Academic Publisher Elsevier May Pay $100M for Mendeley

RUMOR MILL: TechCrunch reports that Elsevier, the giant publishing umbrella for science, medical and tech research, is in "advanced talks" to fork out $100 million to acquire London-based Mendeley, a "free reference manager and academic social network." (See here for a layman's description of its features.) Mendeley was started in November 2007 and had $2 million from investors including Stefan Glänzer  (former chairman of Last.fm), Alex Zubillaga (former executive VP of Digital Strategy and Business Development for Warner Music Group)  and ASI, the investment vehicle of Skype’s former founding engineers.

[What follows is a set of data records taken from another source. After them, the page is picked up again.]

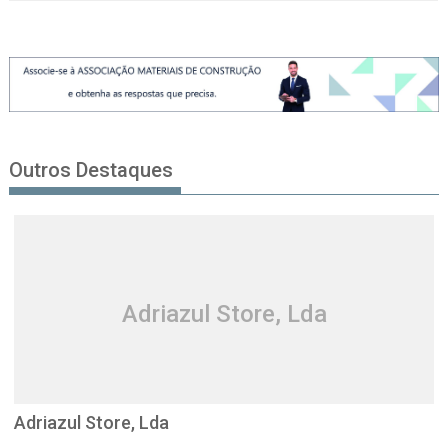
Outros Destaques
Adriazul Store, Lda
Adriazul Store, Lda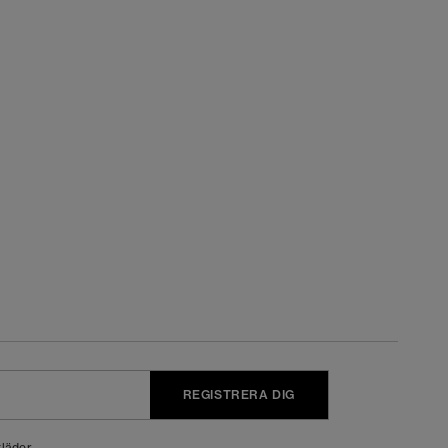
REGISTRERA DIG
läder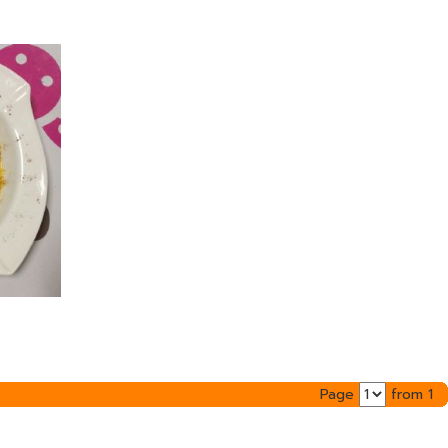
Page
from 1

The TC article mentions this move will bolster Elsevier's move toward "social, open education data." Those are some fine aspirations, particularly given that some of Elsevier's academic journals are notorious within academia for exorbitant prices. (Elsevier is a wholly owned company within the conglomerate, Reed-Elsevier,  which has a $13.2 billion market valuation.) Elsevier does  makes some of its journals available for free.

An August 2012 post on TC offers better context on Elsevier's and Mendeley's different approaches to offering access to metadata on papers and journals. Money quote: "Mendeley’s third-party app eco-system is fast approaching three times the size of Elseviers’."  Could be a fine explanation for why Elsevier might feel compelled to make such a hefty purchase.